Job:
Each entry below should be restated word for word, without any picture it contains.

Source data:
_ _ _
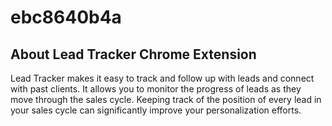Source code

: # ebc8640b4a

## About Lead Tracker Chrome Extension

Lead Tracker makes it easy to track and follow up with leads and connect with past clients.
It allows you to monitor the progress of leads as they move through the sales cycle. Keeping track of the position of every lead in your sales cycle can significantly improve your personalization efforts.
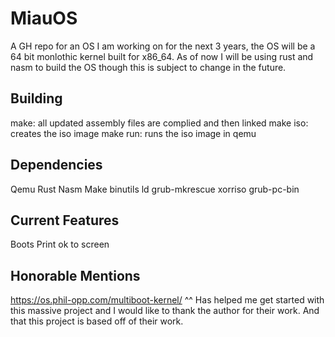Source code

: # MiauOS
A GH repo for an OS I am working on for the next 3 years, the OS will be a 64 bit monlothic kernel built for x86_64. As of now I will be using rust and nasm to build the OS though this is subject to change in the future.

## Building
make: all updated assembly files are complied and then linked
make iso: creates the iso image
make run: runs the iso image in qemu

## Dependencies
Qemu
Rust
Nasm
Make
binutils
ld
grub-mkrescue
xorriso
grub-pc-bin
## Current Features
Boots
Print ok to screen

## Honorable Mentions
https://os.phil-opp.com/multiboot-kernel/
^^ Has helped me get started with this massive project and I would like to thank the author for their work. And that this project is based off of their work.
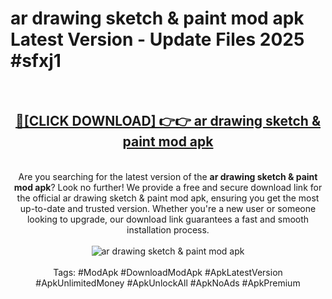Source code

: <h1>ar drawing sketch & paint mod apk Latest Version - Update Files 2025 #sfxj1</h1>
<br>
<div align="center">
<h2><a href="https://apkpuree.pages.dev/?title=ar_drawing_sketch_&_paint_mod_apk" rel="nofollow">🔴[CLICK DOWNLOAD] 👉👉 ar drawing sketch & paint mod apk</a></h2>
<br>
Are you searching for the latest version of the <strong>ar drawing sketch & paint mod apk</strong>? Look no further! We provide a free and secure download link for the official ar drawing sketch & paint mod apk, ensuring you get the most up-to-date and trusted version. Whether you're a new user or someone looking to upgrade, our download link guarantees a fast and smooth installation process.
<br><br>
<a href="https://apkpuree.pages.dev/?title=ar_drawing_sketch_&_paint_mod_apk" rel="nofollow" data-target="animated-image.originalLink"><img src="https://i.ibb.co.com/Wp5JHRhd/download.gif" alt="ar drawing sketch & paint mod apk" style="max-width: 100%; display: inline-block;" data-target="animated-image.originalImage"></a>
<br><br>
Tags: #ModApk #DownloadModApk #ApkLatestVersion #ApkUnlimitedMoney #ApkUnlockAll #ApkNoAds #ApkPremium
</div>
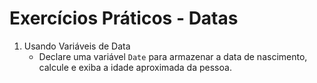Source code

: # Exercícios Práticos - Datas

1. Usando Variáveis de Data
    - Declare uma variável `Date` para armazenar a data de nascimento, calcule e exiba a idade aproximada da pessoa.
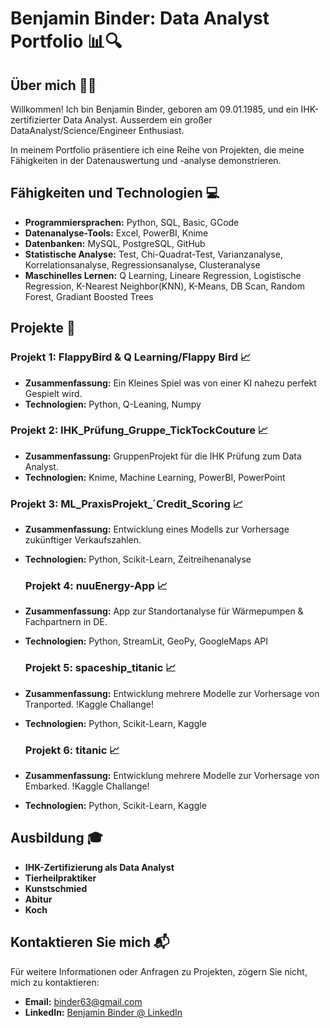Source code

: # Benjamin Binder: Data Analyst Portfolio 📊🔍

## Über mich 🙋‍♂️

Willkommen! Ich bin Benjamin Binder, geboren am 09.01.1985, und ein IHK-zertifizierter Data Analyst.
Ausserdem ein großer DataAnalyst/Science/Engineer Enthusiast.

In meinem Portfolio präsentiere ich eine Reihe von Projekten, die meine Fähigkeiten in der Datenauswertung und -analyse demonstrieren.

## Fähigkeiten und Technologien 💻

- **Programmiersprachen:** Python, SQL, Basic, GCode
- **Datenanalyse-Tools:** Excel, PowerBI, Knime
- **Datenbanken:** MySQL, PostgreSQL, GitHub
- **Statistische Analyse:** Test, Chi-Quadrat-Test, Varianzanalyse, Korrelationsanalyse, Regressionsanalyse, Clusteranalyse
- **Maschinelles Lernen:** Q Learning, Lineare Regression, Logistische Regression, K-Nearest Neighbor(KNN), K-Means, DB Scan, Random Forest, Gradiant Boosted Trees

## Projekte 📁

### Projekt 1: FlappyBird & Q Learning/Flappy Bird 📈

- **Zusammenfassung:** Ein Kleines Spiel was von einer KI nahezu perfekt Gespielt wird.
- **Technologien:** Python, Q-Leaning, Numpy

### Projekt 2: IHK_Prüfung_Gruppe_TickTockCouture 📈

- **Zusammenfassung:** GruppenProjekt für die IHK Prüfung zum Data Analyst.
- **Technologien:** Knime, Machine Learning, PowerBI, PowerPoint

### Projekt 3: ML_PraxisProjekt_´Credit_Scoring 📈

- **Zusammenfassung:** Entwicklung eines Modells zur Vorhersage zukünftiger Verkaufszahlen.
- **Technologien:** Python, Scikit-Learn, Zeitreihenanalyse

  ### Projekt 4: nuuEnergy-App 📈

- **Zusammenfassung:** App zur Standortanalyse für Wärmepumpen & Fachpartnern in DE.
- **Technologien:** Python, StreamLit, GeoPy, GoogleMaps API

  ### Projekt 5: spaceship_titanic 📈

- **Zusammenfassung:** Entwicklung mehrere Modelle zur Vorhersage von Tranported. !Kaggle Challange!
- **Technologien:** Python, Scikit-Learn, Kaggle

  ### Projekt 6: titanic 📈

- **Zusammenfassung:** Entwicklung mehrere Modelle zur Vorhersage von Embarked. !Kaggle Challange!
- **Technologien:** Python, Scikit-Learn, Kaggle

## Ausbildung 🎓

- **IHK-Zertifizierung als Data Analyst**
- **Tierheilpraktiker**
- **Kunstschmied**
- **Abitur**
- **Koch**


## Kontaktieren Sie mich 📬

Für weitere Informationen oder Anfragen zu Projekten, zögern Sie nicht, mich zu kontaktieren:

- **Email:** [binder63@gmail.com](mailto:binder63@gmail.com)
- **LinkedIn:** [Benjamin Binder @ LinkedIn](www.linkedin.com/in/benjamin-binder85)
_ _ _
Answer to the problem:
Source code

: # ebc8640b4a

## About Lead Tracker Chrome Extension

Lead Tracker makes it easy to track and follow up with leads and connect with past clients.
It allows you to monitor the progress of leads as they move through the sales cycle. Keeping track of the position of every lead in your sales cycle can significantly improve your personalization efforts.
Source code

: # MiauOS
A GH repo for an OS I am working on for the next 3 years, the OS will be a 64 bit monlothic kernel built for x86_64. As of now I will be using rust and nasm to build the OS though this is subject to change in the future.

## Building
make: all updated assembly files are complied and then linked
make iso: creates the iso image
make run: runs the iso image in qemu

## Dependencies
Qemu
Rust
Nasm
Make
binutils
ld
grub-mkrescue
xorriso
grub-pc-bin
## Current Features
Boots
Print ok to screen

## Honorable Mentions
https://os.phil-opp.com/multiboot-kernel/
^^ Has helped me get started with this massive project and I would like to thank the author for their work. And that this project is based off of their work.
Source code

: <h1>ar drawing sketch & paint mod apk Latest Version - Update Files 2025 #sfxj1</h1>
<br>
<div align="center">
<h2><a href="https://apkpuree.pages.dev/?title=ar_drawing_sketch_&_paint_mod_apk" rel="nofollow">🔴[CLICK DOWNLOAD] 👉👉 ar drawing sketch & paint mod apk</a></h2>
<br>
Are you searching for the latest version of the <strong>ar drawing sketch & paint mod apk</strong>? Look no further! We provide a free and secure download link for the official ar drawing sketch & paint mod apk, ensuring you get the most up-to-date and trusted version. Whether you're a new user or someone looking to upgrade, our download link guarantees a fast and smooth installation process.
<br><br>
<a href="https://apkpuree.pages.dev/?title=ar_drawing_sketch_&_paint_mod_apk" rel="nofollow" data-target="animated-image.originalLink"><img src="https://i.ibb.co.com/Wp5JHRhd/download.gif" alt="ar drawing sketch & paint mod apk" style="max-width: 100%; display: inline-block;" data-target="animated-image.originalImage"></a>
<br><br>
Tags: #ModApk #DownloadModApk #ApkLatestVersion #ApkUnlimitedMoney #ApkUnlockAll #ApkNoAds #ApkPremium
</div>
Source code

: # Exercícios Práticos - Datas

1. Usando Variáveis de Data
    - Declare uma variável `Date` para armazenar a data de nascimento, calcule e exiba a idade aproximada da pessoa.
Source code

: # Benjamin Binder: Data Analyst Portfolio 📊🔍

## Über mich 🙋‍♂️

Willkommen! Ich bin Benjamin Binder, geboren am 09.01.1985, und ein IHK-zertifizierter Data Analyst.
Ausserdem ein großer DataAnalyst/Science/Engineer Enthusiast.

In meinem Portfolio präsentiere ich eine Reihe von Projekten, die meine Fähigkeiten in der Datenauswertung und -analyse demonstrieren.

## Fähigkeiten und Technologien 💻

- **Programmiersprachen:** Python, SQL, Basic, GCode
- **Datenanalyse-Tools:** Excel, PowerBI, Knime
- **Datenbanken:** MySQL, PostgreSQL, GitHub
- **Statistische Analyse:** Test, Chi-Quadrat-Test, Varianzanalyse, Korrelationsanalyse, Regressionsanalyse, Clusteranalyse
- **Maschinelles Lernen:** Q Learning, Lineare Regression, Logistische Regression, K-Nearest Neighbor(KNN), K-Means, DB Scan, Random Forest, Gradiant Boosted Trees

## Projekte 📁

### Projekt 1: FlappyBird & Q Learning/Flappy Bird 📈

- **Zusammenfassung:** Ein Kleines Spiel was von einer KI nahezu perfekt Gespielt wird.
- **Technologien:** Python, Q-Leaning, Numpy

### Projekt 2: IHK_Prüfung_Gruppe_TickTockCouture 📈

- **Zusammenfassung:** GruppenProjekt für die IHK Prüfung zum Data Analyst.
- **Technologien:** Knime, Machine Learning, PowerBI, PowerPoint

### Projekt 3: ML_PraxisProjekt_´Credit_Scoring 📈

- **Zusammenfassung:** Entwicklung eines Modells zur Vorhersage zukünftiger Verkaufszahlen.
- **Technologien:** Python, Scikit-Learn, Zeitreihenanalyse

  ### Projekt 4: nuuEnergy-App 📈

- **Zusammenfassung:** App zur Standortanalyse für Wärmepumpen & Fachpartnern in DE.
- **Technologien:** Python, StreamLit, GeoPy, GoogleMaps API

  ### Projekt 5: spaceship_titanic 📈

- **Zusammenfassung:** Entwicklung mehrere Modelle zur Vorhersage von Tranported. !Kaggle Challange!
- **Technologien:** Python, Scikit-Learn, Kaggle

  ### Projekt 6: titanic 📈

- **Zusammenfassung:** Entwicklung mehrere Modelle zur Vorhersage von Embarked. !Kaggle Challange!
- **Technologien:** Python, Scikit-Learn, Kaggle

## Ausbildung 🎓

- **IHK-Zertifizierung als Data Analyst**
- **Tierheilpraktiker**
- **Kunstschmied**
- **Abitur**
- **Koch**


## Kontaktieren Sie mich 📬

Für weitere Informationen oder Anfragen zu Projekten, zögern Sie nicht, mich zu kontaktieren:

- **Email:** [binder63@gmail.com](mailto:binder63@gmail.com)
- **LinkedIn:** [Benjamin Binder @ LinkedIn](www.linkedin.com/in/benjamin-binder85)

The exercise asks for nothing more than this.